Second, conducting sensitivity analysis only is not a substitute for uncertainty quantification. Varying each input or modeling assumption to a predefined discrete value in a one-at-a-time manner does not quantify the impact of interactions among multiple inputs and modeling assumptions on the TARAM risk outputs, possibly missing cases when the derived estimated risks exceed the risk guideline thresholds. UQ addresses this problem by varying all inputs simultaneously and quantifying the uncertainty in the final risk estimates. Monte Carlo simulations can provide a common and relatively straightforward method to propagate uncertainties and probabilistically quantify their aggregated impact on the risk outputs. The basic principle is to draw many samples from the distribution of each of the input parameters, calculate the implied risk for each sample, and thereby produce a distribution for the risks. Statistical properties of the distributions can be used to represent and communicate uncertainties.

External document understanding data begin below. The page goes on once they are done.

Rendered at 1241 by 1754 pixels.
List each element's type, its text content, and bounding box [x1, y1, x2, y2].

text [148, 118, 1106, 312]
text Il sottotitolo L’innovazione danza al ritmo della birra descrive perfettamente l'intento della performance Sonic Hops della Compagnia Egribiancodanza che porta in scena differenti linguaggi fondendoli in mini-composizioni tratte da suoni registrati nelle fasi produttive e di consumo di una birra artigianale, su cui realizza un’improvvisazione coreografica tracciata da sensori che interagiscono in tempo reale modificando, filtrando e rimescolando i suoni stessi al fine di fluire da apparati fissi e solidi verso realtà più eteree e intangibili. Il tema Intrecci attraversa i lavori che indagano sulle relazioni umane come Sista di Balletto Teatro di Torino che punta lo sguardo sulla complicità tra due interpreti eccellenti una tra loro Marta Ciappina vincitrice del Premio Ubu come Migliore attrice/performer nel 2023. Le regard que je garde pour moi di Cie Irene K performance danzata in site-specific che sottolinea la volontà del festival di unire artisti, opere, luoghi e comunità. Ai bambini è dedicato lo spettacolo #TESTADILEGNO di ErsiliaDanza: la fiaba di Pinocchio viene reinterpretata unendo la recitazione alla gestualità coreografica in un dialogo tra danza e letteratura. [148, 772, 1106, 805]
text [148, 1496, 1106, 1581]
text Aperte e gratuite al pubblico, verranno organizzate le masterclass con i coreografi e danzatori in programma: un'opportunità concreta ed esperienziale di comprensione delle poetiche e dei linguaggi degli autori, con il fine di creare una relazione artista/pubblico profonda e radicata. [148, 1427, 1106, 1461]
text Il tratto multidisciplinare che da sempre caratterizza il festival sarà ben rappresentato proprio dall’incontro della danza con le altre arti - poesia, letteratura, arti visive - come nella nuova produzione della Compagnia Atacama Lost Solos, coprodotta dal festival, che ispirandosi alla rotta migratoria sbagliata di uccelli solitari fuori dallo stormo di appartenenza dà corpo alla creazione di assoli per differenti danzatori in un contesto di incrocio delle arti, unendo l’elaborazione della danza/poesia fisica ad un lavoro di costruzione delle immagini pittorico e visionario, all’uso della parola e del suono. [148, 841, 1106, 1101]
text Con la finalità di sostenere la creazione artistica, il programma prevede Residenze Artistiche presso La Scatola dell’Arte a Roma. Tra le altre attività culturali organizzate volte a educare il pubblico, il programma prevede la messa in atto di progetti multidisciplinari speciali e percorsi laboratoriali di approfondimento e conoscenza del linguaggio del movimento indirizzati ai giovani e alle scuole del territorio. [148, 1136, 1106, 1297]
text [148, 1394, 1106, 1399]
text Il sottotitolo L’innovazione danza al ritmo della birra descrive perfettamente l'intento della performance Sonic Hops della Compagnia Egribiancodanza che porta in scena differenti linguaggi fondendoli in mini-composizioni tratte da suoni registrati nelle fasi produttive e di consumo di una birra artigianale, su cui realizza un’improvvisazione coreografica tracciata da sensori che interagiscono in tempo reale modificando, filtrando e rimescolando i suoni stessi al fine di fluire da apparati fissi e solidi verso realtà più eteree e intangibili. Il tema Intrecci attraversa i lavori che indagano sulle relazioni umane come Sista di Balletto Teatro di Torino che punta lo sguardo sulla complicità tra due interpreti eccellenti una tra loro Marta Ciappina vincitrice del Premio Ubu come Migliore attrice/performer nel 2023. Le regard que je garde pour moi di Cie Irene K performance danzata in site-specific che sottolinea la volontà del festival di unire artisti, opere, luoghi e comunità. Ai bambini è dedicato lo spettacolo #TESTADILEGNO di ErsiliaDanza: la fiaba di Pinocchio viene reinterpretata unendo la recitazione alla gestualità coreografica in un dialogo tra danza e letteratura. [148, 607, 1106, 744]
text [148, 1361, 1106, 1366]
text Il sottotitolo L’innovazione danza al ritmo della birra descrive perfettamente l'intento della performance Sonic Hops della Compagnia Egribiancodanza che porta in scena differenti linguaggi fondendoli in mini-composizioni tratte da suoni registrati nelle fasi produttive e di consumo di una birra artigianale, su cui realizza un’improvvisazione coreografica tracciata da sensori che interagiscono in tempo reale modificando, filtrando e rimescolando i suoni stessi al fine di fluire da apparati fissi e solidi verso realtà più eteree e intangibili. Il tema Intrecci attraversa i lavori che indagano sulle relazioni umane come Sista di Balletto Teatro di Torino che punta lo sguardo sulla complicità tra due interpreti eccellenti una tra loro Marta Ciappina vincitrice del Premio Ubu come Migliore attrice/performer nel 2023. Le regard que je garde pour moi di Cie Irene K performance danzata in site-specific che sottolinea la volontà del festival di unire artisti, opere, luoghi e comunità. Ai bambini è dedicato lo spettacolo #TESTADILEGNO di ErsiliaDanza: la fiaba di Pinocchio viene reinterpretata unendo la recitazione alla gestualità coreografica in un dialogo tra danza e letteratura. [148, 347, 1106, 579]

Formal uncertainty analysis could also contribute to the validation of the TARAM risk outputs. A National Research Council report⁴⁸ highlighted uncertainty analysis as one of the principles in the validation of computational models. This report states that, in support of validation, the uncertainty in the model outputs “must be aggregated from uncertainties and errors introduced by many sources, including discrepancies in the mathematical model, numerical and code errors in the computational model, and uncertainties in model inputs and parameters.” The safety and risk analysis community takes a similar view in that the scope and quality of uncertainty analysis is an important aspect in assessing the level of maturity and validity of risk assessment and needs to be addressed as one of the criteria in an independent review for quality assurance.⁴⁹

___________________

⁴⁸ National Research Council, 2012, Assessing the Reliability of Complex Models: Mathematical and Statistical Foundations of Verification, Validation, and Uncertainty Quantification, Washington, DC: The National Academies Press.

⁴⁹ F. Goerlandt, N. Khakzad, and G. Reniers, 2017, “Validity and Validation of Safety-Related Quantitative Risk Analysis: A Review,” Safety Science 99:127–139.

Finding: The TARAM Handbook is silent regarding how uncertainties associated with TARAM inputs and models are analyzed. In the current practice of COS decision-making for transport airplanes, limited-scope sensitivity analyses are sometimes conducted, where individual inputs are varied to predefined discrete values (often representing the bounds of the possible input ranges) in a one-at-a-time manner.

Recommendation 7: Within 12 months of receipt of this report, the Federal Aviation Administration should establish and document guidance to account for the uncertainties associated with inputs and models used in the Transport Airplane Risk Assessment Methodology process. To the extent practical, quantitative uncertainty analysis should be adopted.